Over the weekend I went with my family to see the BODY WORLDS exhibit at its stop in St. Paul, MN. If you haven't been subject to all the promotion and are not aware, BODY WORLDS is an exhibit of specially preserved human bodies that have been prepared and put on display by a German physician named Dr. Gunther von Hagens. He has developed this technique that replaces the water and fat with plastics that preserve the tissue and leave it quite natural in appearance. He then poses the preserved bodies in ways that are both artistic and educationally realistic at the same time. In a style that is unusual for this sort of display, he even signs his finished works, furthering the impression that the finished display is a work of art.
It is a strange combination to have human bodies presented as works of art. The specimens are certainly artistically presented, and the final result is something that is striking to see. They are simultaneously visually interesting to look at, and also intellectually interesting to see. It is borderline creepy to have these actual dead bodies all around, but they are presented in a way that seems to deflect most of that feeling. The displays are just enough out of the ordinary that they don't seem to be quite real, and so it is possible to look at them as interesting exhibits rather than as posed dead bodies.

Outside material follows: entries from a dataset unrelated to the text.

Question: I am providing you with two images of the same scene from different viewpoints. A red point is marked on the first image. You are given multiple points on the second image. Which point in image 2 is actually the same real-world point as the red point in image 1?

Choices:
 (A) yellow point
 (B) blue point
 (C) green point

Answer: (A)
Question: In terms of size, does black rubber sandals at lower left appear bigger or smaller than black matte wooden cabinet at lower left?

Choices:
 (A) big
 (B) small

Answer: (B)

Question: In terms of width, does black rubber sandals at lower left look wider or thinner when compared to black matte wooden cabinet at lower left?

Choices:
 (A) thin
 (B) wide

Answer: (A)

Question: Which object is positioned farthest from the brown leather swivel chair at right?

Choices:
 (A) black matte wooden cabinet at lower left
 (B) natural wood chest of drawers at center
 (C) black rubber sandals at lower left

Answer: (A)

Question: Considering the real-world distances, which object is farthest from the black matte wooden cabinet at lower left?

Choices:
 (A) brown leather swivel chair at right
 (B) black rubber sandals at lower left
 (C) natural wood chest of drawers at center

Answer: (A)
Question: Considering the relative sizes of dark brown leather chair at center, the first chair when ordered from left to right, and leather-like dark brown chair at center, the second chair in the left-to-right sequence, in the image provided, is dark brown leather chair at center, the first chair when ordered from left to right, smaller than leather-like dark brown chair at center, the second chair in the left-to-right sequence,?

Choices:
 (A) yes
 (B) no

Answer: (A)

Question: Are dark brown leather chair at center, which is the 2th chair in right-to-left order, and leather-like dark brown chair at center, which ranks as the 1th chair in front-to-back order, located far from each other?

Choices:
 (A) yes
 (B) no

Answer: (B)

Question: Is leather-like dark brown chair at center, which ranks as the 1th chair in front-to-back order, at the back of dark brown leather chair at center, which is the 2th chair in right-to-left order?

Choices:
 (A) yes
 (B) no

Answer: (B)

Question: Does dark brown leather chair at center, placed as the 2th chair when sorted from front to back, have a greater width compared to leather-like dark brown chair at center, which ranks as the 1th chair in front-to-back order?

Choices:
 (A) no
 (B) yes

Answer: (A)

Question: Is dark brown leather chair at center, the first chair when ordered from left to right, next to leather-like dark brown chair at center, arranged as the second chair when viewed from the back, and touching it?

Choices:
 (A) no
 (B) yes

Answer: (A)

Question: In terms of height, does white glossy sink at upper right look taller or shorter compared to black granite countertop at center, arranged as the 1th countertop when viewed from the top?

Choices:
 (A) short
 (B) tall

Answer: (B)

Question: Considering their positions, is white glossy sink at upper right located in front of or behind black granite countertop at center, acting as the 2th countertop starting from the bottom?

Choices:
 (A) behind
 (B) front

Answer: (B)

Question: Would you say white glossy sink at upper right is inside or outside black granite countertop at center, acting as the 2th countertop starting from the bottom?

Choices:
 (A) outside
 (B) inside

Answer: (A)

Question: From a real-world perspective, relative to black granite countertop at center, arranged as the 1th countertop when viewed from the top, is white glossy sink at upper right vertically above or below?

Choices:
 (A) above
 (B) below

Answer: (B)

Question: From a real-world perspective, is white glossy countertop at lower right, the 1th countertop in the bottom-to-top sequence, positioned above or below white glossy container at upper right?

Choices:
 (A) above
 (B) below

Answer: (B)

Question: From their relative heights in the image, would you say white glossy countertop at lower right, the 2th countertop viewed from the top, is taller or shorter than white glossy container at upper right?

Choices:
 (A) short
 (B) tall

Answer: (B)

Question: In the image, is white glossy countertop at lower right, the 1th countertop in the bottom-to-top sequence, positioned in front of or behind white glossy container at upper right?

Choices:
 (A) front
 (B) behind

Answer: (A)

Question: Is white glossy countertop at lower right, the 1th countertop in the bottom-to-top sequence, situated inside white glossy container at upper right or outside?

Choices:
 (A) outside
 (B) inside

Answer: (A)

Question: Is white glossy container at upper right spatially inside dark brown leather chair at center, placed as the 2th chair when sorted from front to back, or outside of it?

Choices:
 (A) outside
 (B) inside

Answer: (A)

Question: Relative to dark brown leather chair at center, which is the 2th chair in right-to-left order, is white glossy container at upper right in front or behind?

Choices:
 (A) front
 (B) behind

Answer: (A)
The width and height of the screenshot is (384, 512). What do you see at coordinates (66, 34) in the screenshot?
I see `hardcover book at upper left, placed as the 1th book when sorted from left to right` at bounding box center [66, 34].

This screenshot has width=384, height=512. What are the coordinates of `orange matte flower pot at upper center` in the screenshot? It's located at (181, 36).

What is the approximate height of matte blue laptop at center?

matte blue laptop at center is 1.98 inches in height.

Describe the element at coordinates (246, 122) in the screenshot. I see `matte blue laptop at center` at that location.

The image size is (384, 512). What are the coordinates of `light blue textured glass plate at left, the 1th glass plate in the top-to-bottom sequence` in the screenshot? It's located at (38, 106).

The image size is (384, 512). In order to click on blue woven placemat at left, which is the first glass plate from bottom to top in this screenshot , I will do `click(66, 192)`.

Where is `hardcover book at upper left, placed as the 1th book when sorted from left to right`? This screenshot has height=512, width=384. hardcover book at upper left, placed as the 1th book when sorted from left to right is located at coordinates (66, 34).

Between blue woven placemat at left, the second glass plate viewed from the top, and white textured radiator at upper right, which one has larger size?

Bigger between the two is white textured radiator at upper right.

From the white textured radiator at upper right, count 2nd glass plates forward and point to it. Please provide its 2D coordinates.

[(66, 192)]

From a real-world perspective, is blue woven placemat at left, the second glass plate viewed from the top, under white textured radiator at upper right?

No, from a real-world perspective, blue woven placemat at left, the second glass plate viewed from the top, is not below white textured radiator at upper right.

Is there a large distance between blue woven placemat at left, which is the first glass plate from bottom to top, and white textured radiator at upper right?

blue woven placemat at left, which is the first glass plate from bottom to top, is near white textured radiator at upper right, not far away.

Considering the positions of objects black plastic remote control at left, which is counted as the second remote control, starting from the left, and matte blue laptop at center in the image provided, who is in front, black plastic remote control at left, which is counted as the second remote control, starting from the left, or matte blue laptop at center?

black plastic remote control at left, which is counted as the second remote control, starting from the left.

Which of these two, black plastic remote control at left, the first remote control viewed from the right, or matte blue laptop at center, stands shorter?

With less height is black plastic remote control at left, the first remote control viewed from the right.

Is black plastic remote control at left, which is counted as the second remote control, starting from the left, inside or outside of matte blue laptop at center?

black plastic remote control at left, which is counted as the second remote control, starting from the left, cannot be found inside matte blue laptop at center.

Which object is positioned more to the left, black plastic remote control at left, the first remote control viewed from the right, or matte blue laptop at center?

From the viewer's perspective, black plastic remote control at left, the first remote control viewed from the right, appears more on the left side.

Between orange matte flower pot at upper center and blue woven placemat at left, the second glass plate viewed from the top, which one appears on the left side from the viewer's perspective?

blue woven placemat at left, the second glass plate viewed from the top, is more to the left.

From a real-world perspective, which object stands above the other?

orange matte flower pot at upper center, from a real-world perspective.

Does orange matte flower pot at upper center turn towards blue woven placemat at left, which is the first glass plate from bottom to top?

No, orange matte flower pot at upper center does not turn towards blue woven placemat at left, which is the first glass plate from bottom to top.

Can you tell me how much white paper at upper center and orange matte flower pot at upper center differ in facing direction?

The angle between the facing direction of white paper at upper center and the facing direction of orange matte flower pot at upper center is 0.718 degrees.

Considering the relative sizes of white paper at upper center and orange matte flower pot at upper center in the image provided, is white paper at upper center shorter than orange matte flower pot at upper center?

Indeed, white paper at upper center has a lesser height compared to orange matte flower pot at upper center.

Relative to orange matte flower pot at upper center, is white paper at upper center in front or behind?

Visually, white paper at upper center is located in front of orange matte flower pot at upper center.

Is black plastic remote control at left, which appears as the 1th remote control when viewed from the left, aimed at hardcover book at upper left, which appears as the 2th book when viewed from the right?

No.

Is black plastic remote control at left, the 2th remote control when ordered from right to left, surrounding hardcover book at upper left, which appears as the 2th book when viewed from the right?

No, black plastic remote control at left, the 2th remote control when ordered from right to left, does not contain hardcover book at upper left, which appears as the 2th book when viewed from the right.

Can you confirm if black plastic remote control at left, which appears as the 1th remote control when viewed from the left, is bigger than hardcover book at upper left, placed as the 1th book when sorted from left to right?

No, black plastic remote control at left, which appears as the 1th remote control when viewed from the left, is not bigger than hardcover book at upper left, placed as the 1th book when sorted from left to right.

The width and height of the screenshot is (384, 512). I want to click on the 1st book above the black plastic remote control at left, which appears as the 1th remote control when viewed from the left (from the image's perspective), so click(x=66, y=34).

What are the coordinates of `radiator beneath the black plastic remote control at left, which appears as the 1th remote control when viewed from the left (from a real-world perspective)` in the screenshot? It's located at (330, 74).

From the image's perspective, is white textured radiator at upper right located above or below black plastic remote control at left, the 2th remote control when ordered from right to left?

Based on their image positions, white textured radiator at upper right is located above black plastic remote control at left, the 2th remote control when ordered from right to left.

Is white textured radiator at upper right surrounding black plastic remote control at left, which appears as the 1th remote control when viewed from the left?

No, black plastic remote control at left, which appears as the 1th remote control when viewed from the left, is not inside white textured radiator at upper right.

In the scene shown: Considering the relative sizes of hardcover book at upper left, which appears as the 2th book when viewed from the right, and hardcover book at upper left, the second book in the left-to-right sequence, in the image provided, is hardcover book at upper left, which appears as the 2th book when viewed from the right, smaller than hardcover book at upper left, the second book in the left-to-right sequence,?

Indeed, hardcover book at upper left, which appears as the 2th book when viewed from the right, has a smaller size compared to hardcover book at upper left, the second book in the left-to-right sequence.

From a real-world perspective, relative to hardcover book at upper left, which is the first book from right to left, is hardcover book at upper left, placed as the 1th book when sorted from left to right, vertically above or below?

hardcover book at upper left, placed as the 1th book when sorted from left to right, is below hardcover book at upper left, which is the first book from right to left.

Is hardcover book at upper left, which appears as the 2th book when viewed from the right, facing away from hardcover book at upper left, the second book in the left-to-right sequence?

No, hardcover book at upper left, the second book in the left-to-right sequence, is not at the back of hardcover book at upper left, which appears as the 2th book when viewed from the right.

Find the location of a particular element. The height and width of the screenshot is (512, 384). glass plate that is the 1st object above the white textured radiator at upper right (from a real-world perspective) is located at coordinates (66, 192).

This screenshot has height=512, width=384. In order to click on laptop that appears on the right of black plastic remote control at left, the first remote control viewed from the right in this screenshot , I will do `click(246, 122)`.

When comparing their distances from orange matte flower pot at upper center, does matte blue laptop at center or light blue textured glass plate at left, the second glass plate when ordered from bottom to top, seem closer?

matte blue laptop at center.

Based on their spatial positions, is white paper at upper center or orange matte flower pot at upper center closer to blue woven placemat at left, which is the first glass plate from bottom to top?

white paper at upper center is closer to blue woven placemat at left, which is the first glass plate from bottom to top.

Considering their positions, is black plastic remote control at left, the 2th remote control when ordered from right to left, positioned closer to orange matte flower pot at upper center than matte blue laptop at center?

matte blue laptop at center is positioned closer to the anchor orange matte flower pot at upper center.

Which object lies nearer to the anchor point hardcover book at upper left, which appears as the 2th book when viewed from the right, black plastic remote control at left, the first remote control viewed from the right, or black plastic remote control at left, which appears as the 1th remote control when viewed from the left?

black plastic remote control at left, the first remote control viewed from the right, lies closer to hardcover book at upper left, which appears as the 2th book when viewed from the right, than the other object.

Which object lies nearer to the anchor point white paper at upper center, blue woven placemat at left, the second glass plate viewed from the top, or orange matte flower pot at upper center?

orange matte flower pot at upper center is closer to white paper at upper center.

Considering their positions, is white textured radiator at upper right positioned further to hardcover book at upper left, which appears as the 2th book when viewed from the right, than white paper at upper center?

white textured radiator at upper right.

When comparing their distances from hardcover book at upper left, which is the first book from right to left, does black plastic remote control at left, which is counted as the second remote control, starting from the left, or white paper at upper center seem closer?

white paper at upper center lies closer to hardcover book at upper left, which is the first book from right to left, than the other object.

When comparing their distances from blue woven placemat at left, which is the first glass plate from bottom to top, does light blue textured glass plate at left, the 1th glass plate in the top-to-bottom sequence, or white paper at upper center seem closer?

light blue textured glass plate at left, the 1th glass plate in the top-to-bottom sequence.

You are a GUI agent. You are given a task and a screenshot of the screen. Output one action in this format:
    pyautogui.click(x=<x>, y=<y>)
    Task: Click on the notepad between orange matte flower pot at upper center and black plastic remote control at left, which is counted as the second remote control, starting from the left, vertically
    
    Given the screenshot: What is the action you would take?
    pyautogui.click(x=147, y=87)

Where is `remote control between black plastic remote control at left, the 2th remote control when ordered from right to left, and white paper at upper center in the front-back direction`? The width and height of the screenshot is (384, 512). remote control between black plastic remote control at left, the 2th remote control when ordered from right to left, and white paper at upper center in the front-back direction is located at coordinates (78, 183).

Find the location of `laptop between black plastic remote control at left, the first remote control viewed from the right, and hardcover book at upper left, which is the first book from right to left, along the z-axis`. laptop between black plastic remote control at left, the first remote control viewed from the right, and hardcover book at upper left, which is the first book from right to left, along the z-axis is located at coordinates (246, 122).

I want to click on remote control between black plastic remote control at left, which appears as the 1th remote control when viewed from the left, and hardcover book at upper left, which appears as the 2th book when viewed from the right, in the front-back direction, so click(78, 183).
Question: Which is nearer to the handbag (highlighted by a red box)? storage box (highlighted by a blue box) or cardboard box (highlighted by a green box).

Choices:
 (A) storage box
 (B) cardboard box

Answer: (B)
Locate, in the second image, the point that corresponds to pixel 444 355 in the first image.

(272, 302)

In addition to the couple dozen nearly whole bodies that are on display, there are lots of preserved body parts that are arranged in ways that allow one to see how the various parts work together and what they look like up close. Some are fairly classic examples of joints, ligaments, organs and so on, and then there are also examples of reconstructed parts - bones with plates, artificial hips, replacement knees and heart valves. Given that all of the donors were people who had presumably lived a full life and been recipients of the usual medical care it is not surprising that there would be quite a few of these sorts of examples. There were also several displays that compared diseased organs with healthy ones. Not surprisingly, there were quite a few examples of lungs that had been ruined by cigarette smoking, and a variety of different cancers and tumors.
For anyone who isn't terribly squeamish about seeing this sort of thing it is certainly worth making an effort to see. The exhibits allow an insight into the way we are built that you just don't get any other way. The entire exhibition can easily be appreciated on a purely artistic basis, on an purely educational basis, or as a marvelous combination of both.